I used it often because it frees me to work with classes and instances uniformly.
This is especially appropriate for ForwardReferencing
since it can be included or extended into a class.
The ForwardReferencer
Class
As promised, a base class that provides ForwardReferencing
functionality is also provided.
This class is convenient to build upon, aliasing shorter names for the longer ones defined in the ForwardReferencing
module.
Note that we don’t get rid of the longer names, but the shorter ones will help to make code more readable and are preferred since the context of the class is based purely on forward reference capture and resolution.
Simple Forward Referencing Revisted
With our solution for forward referencing in hand, we can now go back and factor it into our simple example.

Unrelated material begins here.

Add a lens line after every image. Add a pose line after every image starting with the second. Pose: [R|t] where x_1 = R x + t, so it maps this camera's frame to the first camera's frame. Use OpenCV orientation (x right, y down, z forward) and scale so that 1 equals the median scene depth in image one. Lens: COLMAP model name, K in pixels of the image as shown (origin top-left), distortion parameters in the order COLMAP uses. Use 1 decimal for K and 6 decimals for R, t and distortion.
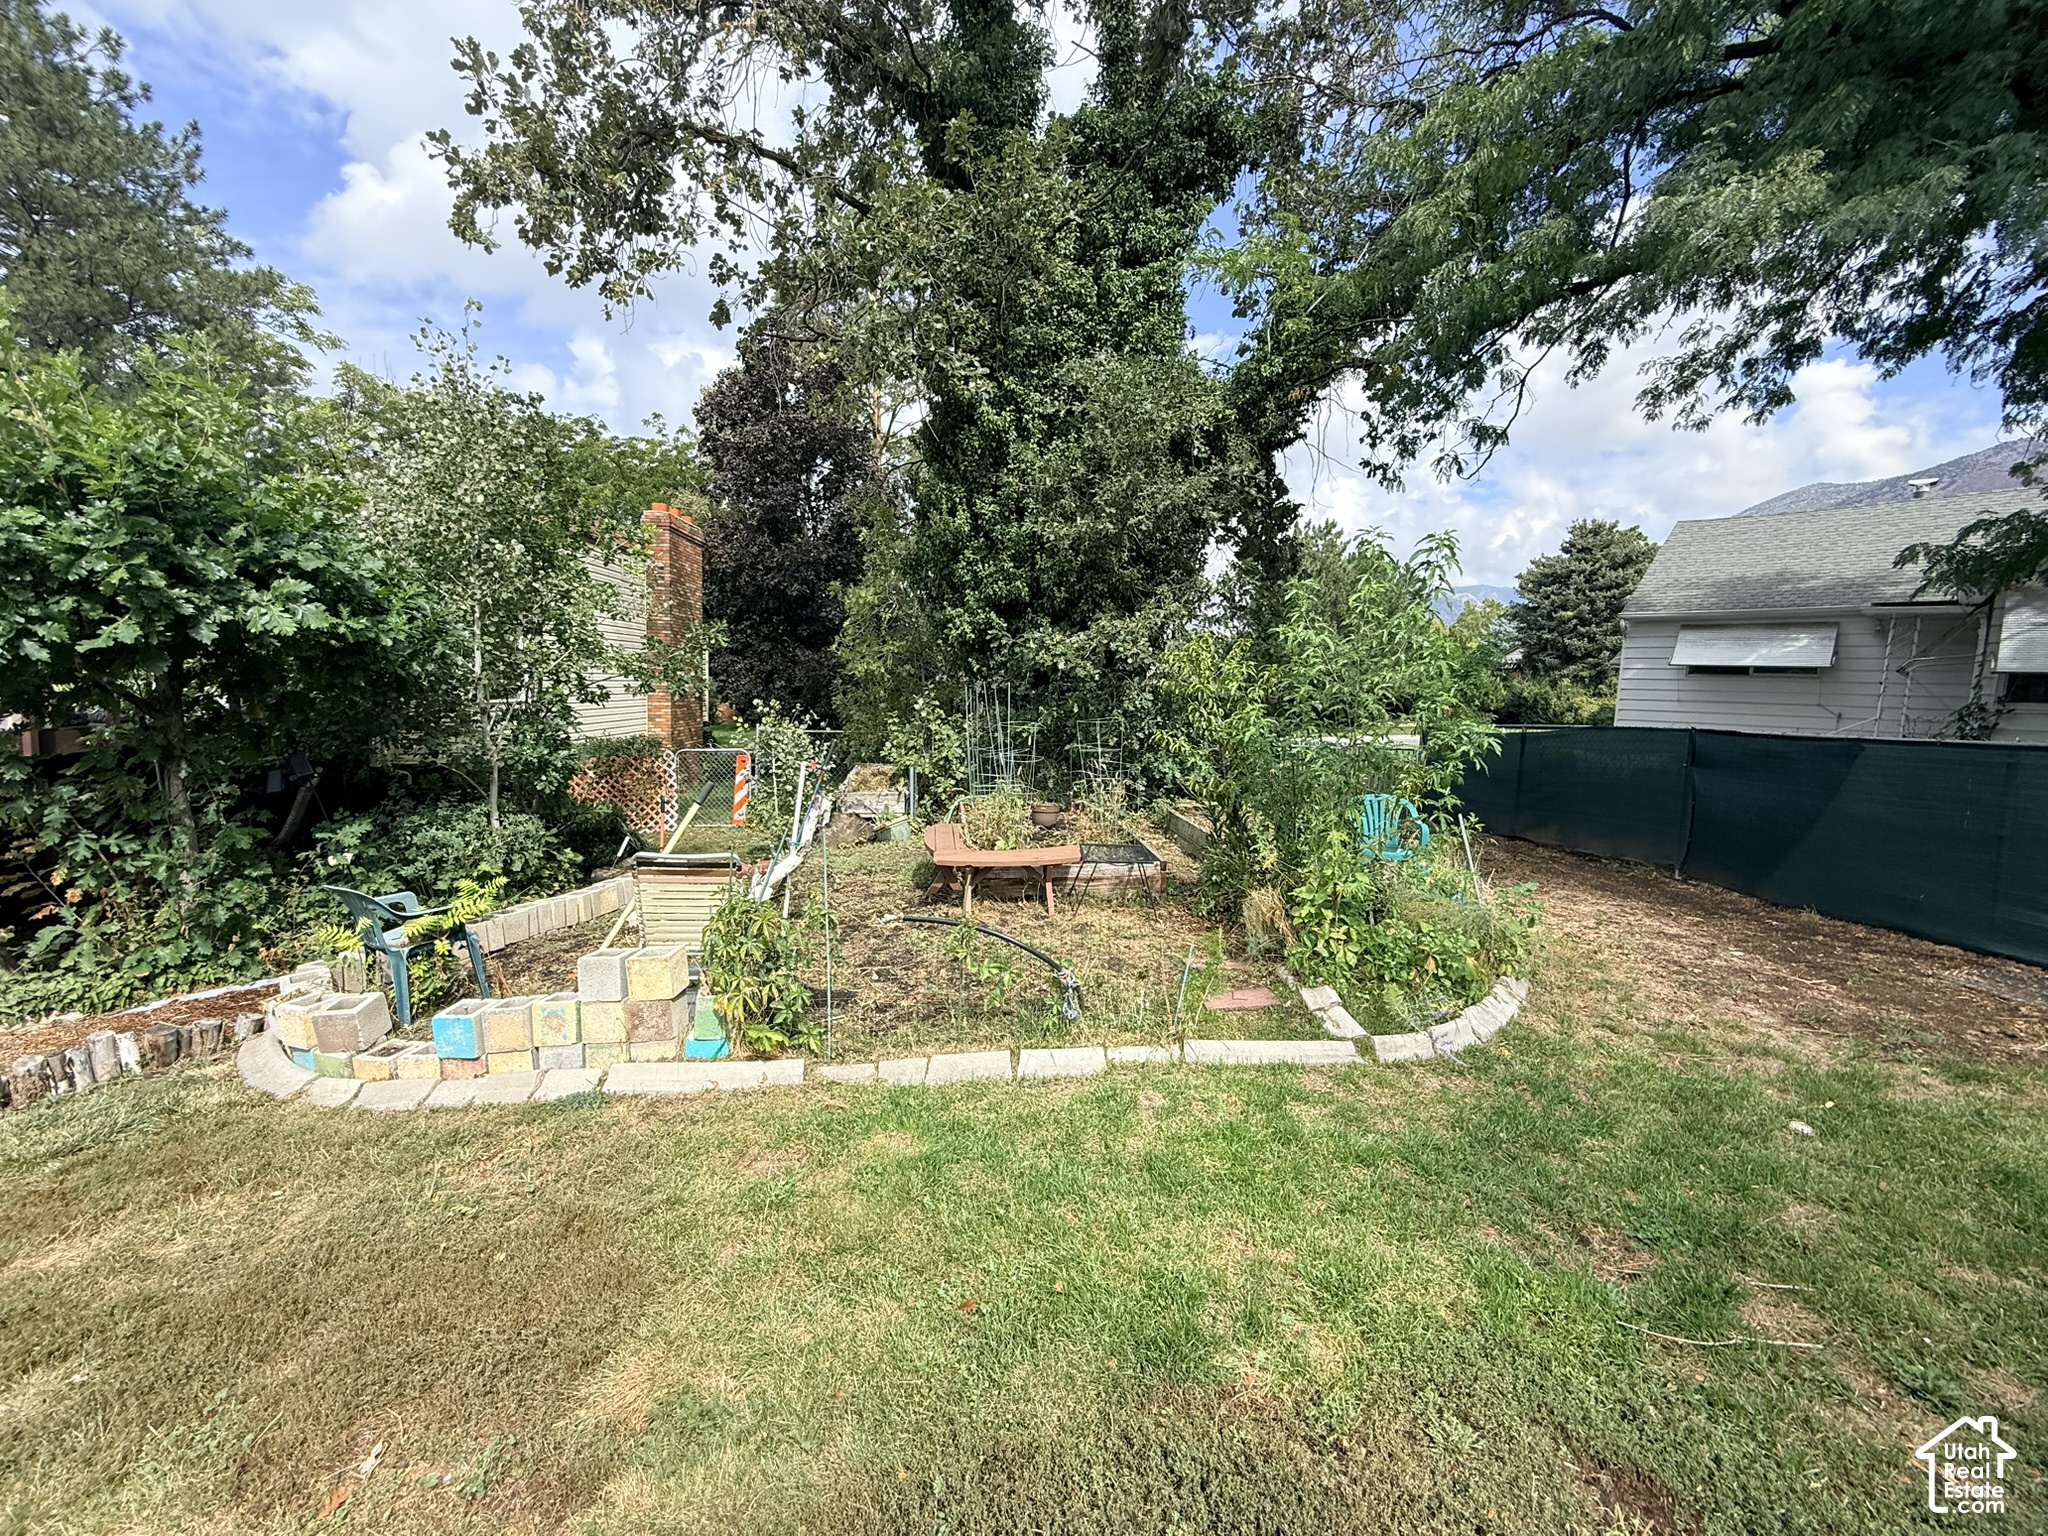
lens RADIAL K [[816.7, 0, 1018.4], [0, 816.7, 765.3], [0, 0, 1]] dist [-0.000399, -0.000456]
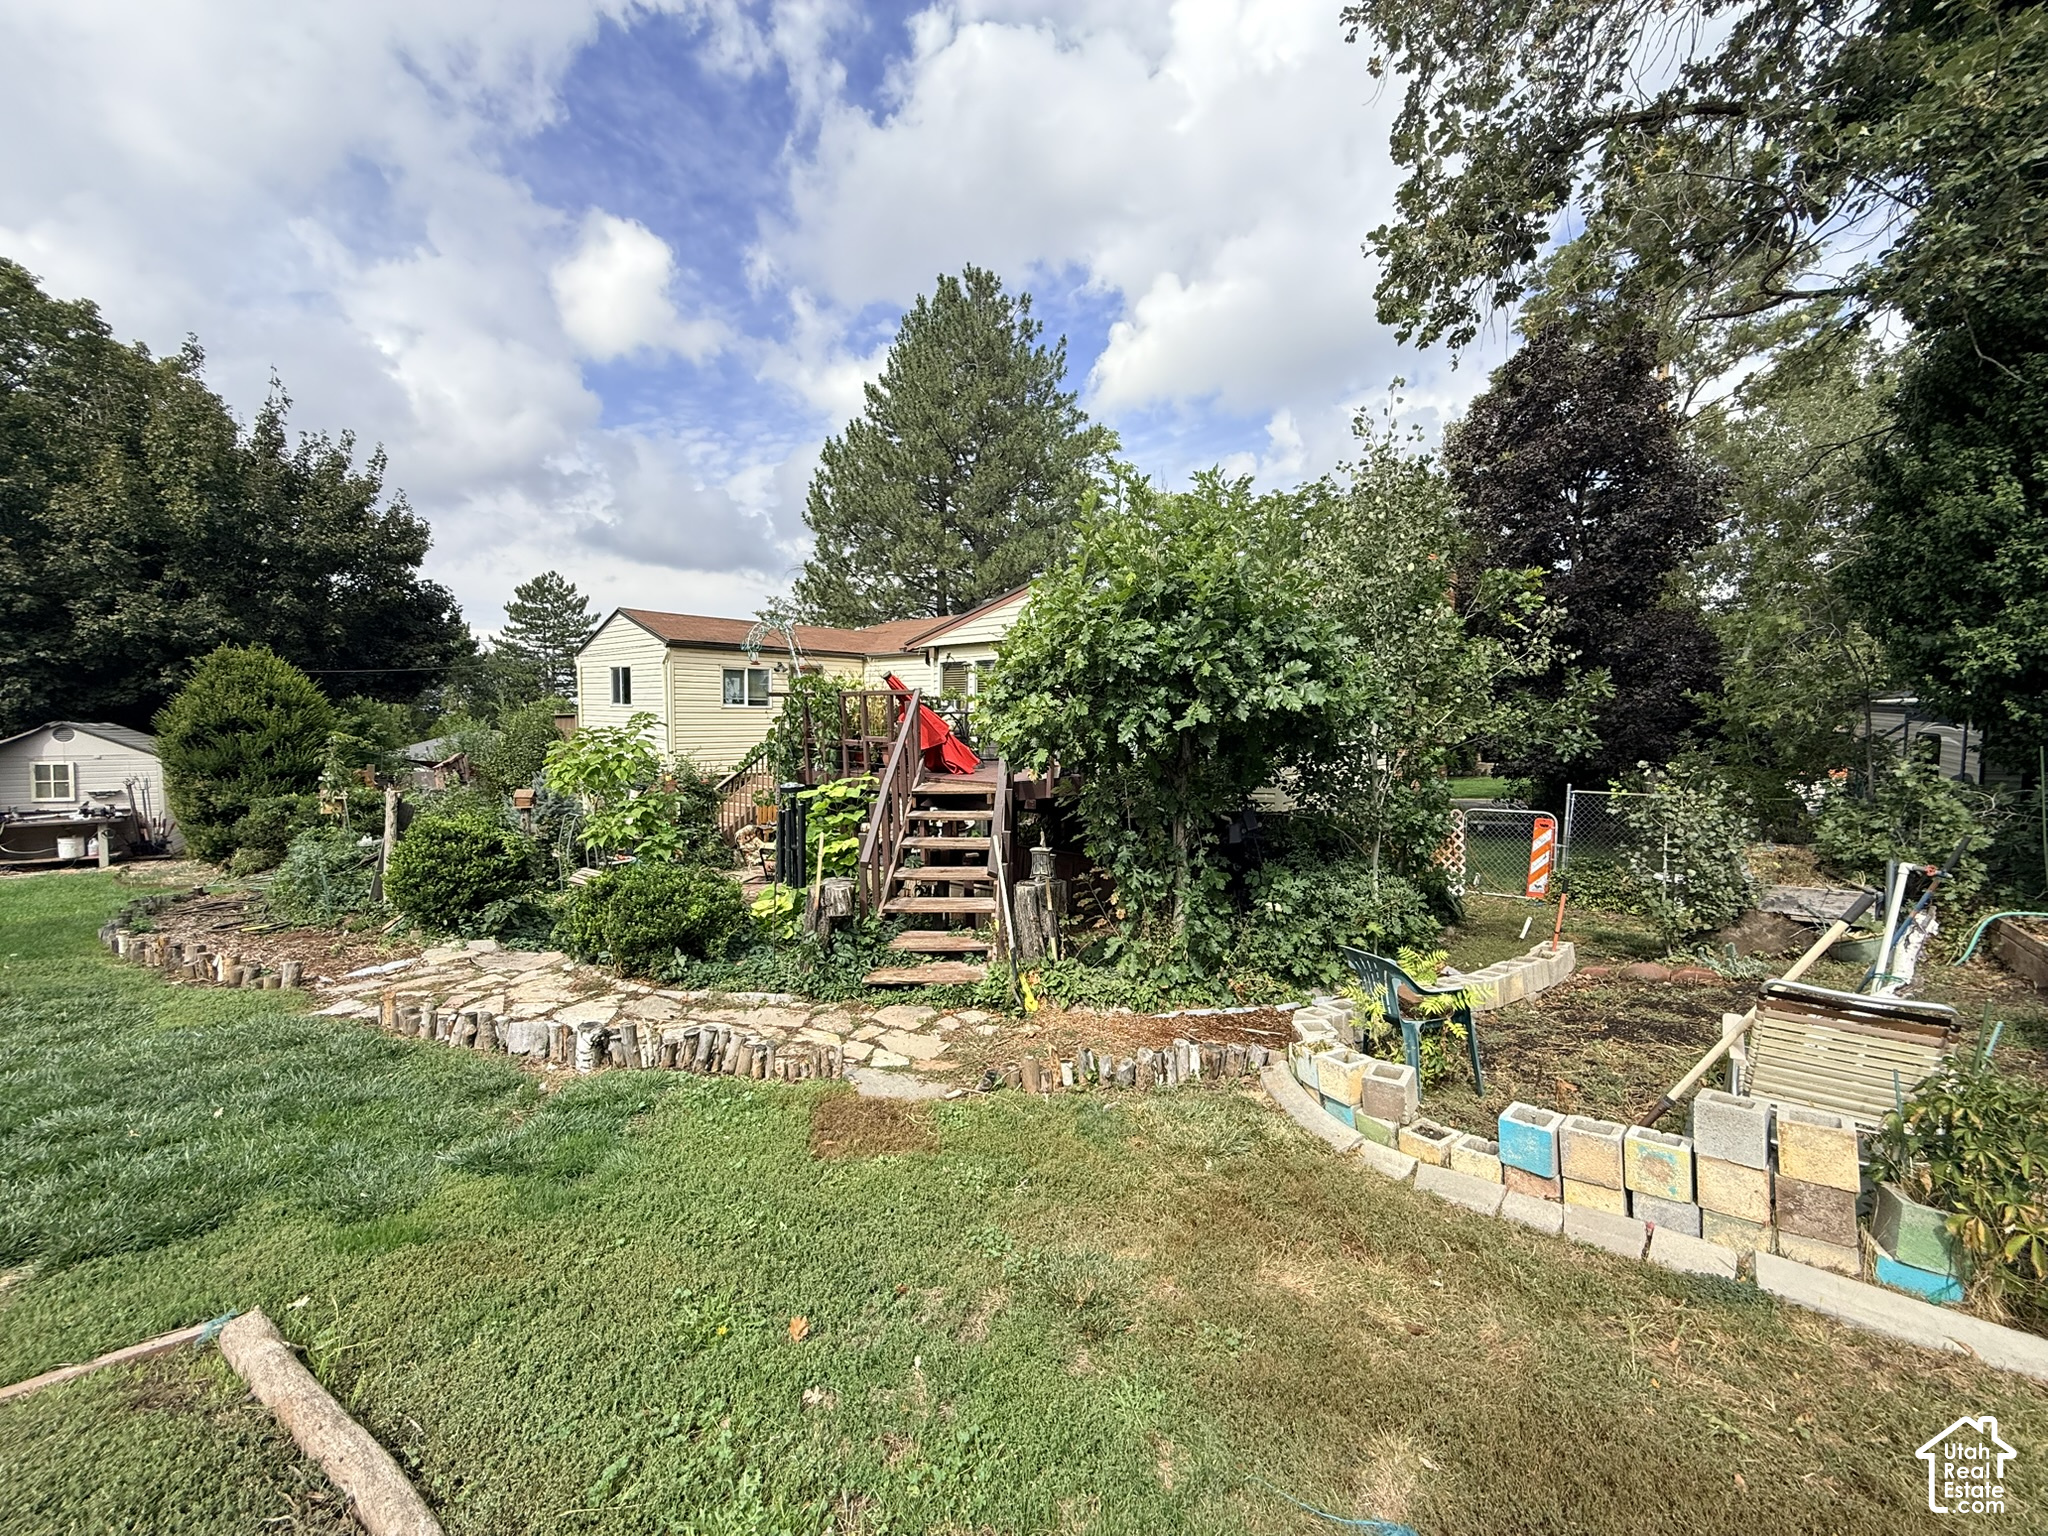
lens RADIAL K [[816.7, 0, 1011.0], [0, 816.7, 761.2], [0, 0, 1]] dist [-0.000399, -0.000456]
pose [[0.715429, 0.015534, -0.698513, -0.352956], [-0.056923, 0.997725, -0.036114, -0.024667], [0.696363, 0.065599, 0.714686, -0.064267]]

The main change: LineChain
is now a ForwardReferencer
.
We no longer have to keep track of our unresolved forward references at the top level; it’s done for us below the surface by the ForwardReferincing
module.
We also eliminated the resolution code because we get to reuse the chaining code by jumping back to it with the continuation
s.
The mechanism looks much simpler on the surface as well. We create a forward reference (line 26), remove it if it was resolved (line 29), continue the resolution (line 31) and resolve any unresolved forward references (line 35). Note again that the first time through continue is a no-op, but when resolve is being called, continue completes the bottom of the resolve-loop.
We made one other change - we now specifically test for the end
link.
This exclusion was actually an error in the original example, but just happened to work by coincidence because of how we were explicitly resolving our forward references.
Final Thoughts
Though the modified example is the same size as the original, the mechanics of the forward reference capture and resolution is all being done under the surface.
The real win is that this mechanism can handle both data and processing, and works with any forward reference processing. Disparate types of forward referencing problems can all be managed using the same mechanism, and the resolve loop will keep running until everything that can be resolved is actually resolved.
Clearly, there is still some pain involved in handling forward references. Regions of code that could potentially have the problem must be surrounded with the create, remove and continue. However this is a comparatively small amount of work that must be done in exchange for the freedom gained by gracefully solving a fundamental data processing problem.